__To do__.
Only the text should be kept: print every entry below exactly and leave each image out.

*** Opening of Data for analysis ***

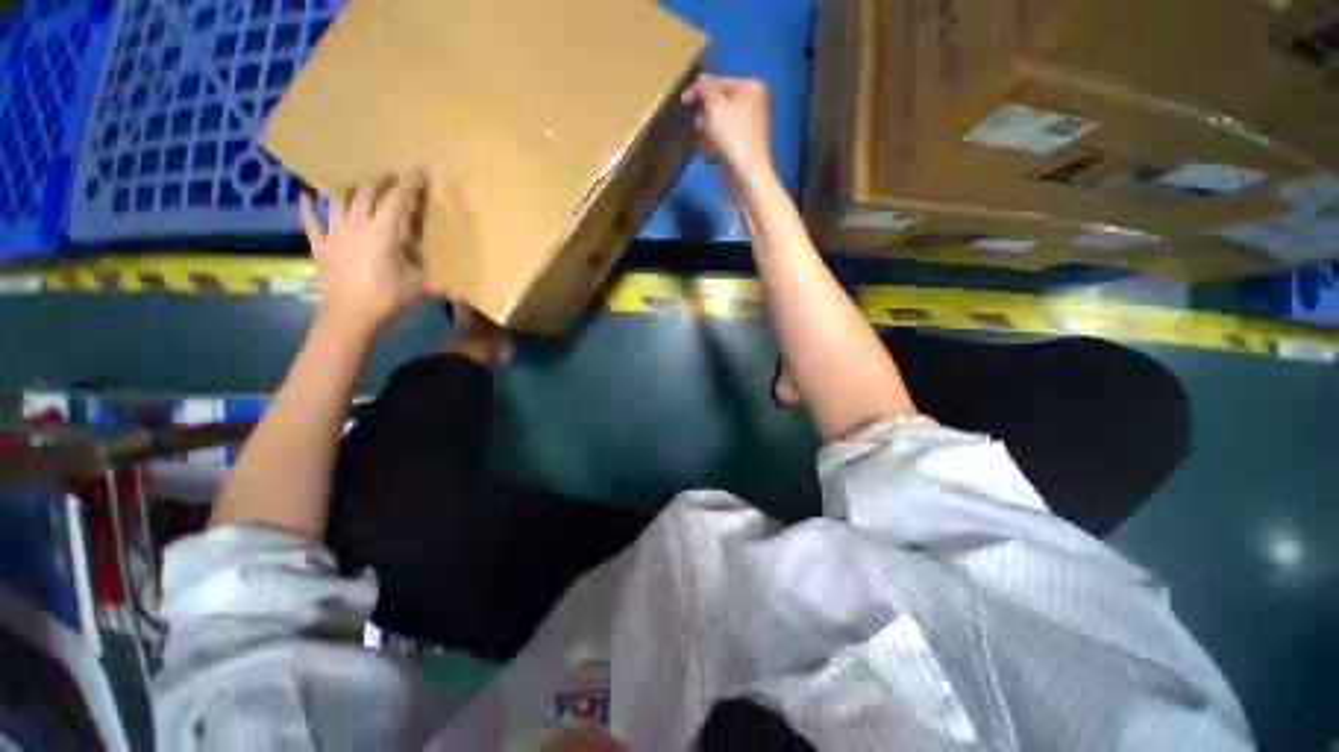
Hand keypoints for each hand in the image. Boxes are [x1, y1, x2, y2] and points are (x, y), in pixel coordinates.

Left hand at [299, 174, 426, 336]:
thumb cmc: (385, 298)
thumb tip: (454, 290)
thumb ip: (435, 284)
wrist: (348, 316)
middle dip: (379, 181)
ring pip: (338, 199)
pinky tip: (305, 196)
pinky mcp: (320, 245)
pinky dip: (307, 207)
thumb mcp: (417, 289)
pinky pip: (309, 220)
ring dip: (349, 189)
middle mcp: (357, 224)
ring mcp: (334, 232)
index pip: (398, 200)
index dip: (409, 184)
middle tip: (390, 178)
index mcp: (384, 231)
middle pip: (366, 191)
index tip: (419, 171)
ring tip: (357, 187)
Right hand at [681, 74, 771, 180]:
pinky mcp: (742, 146)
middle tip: (703, 130)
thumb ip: (705, 88)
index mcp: (750, 87)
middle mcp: (752, 103)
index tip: (683, 102)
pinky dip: (715, 147)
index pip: (717, 82)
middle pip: (716, 105)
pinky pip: (721, 140)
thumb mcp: (714, 105)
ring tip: (711, 147)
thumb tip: (701, 80)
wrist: (746, 174)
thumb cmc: (731, 135)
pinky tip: (716, 156)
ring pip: (716, 125)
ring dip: (707, 136)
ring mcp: (748, 126)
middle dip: (705, 119)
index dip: (698, 91)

*** Close of Data for analysis ***

__Reply to the task__.
Hand keypoints for each hand in the image. Boxes are [x1, y1, x2, y2] and points are (x, y), in pixel coordinates.

Left hand at [299, 174, 426, 336]:
thumb cmc: (385, 298)
thumb tip: (454, 290)
thumb ip: (435, 284)
wrist: (348, 316)
middle dip: (379, 181)
ring pip: (338, 199)
pinky tip: (305, 196)
pinky mcp: (320, 245)
pinky dip: (307, 207)
thumb mcp: (417, 289)
pinky pip: (309, 220)
ring dip: (349, 189)
middle mcp: (357, 224)
ring mcp: (334, 232)
index pip: (398, 200)
index dip: (409, 184)
middle tip: (390, 178)
index mcp: (384, 231)
middle pip: (366, 191)
index tip: (419, 171)
ring tip: (357, 187)
Right hand at [681, 74, 771, 180]:
pinky mcp: (742, 146)
middle tip: (703, 130)
thumb ip: (705, 88)
index mcp: (750, 87)
middle mcp: (752, 103)
index tip: (683, 102)
pinky dip: (715, 147)
index pip: (717, 82)
middle pip: (716, 105)
pinky pip: (721, 140)
thumb mcp: (714, 105)
ring tip: (711, 147)
thumb tip: (701, 80)
wrist: (746, 174)
thumb cmc: (731, 135)
pinky tip: (716, 156)
ring pip: (716, 125)
ring dip: (707, 136)
ring mcp: (748, 126)
middle dip: (705, 119)
index dip: (698, 91)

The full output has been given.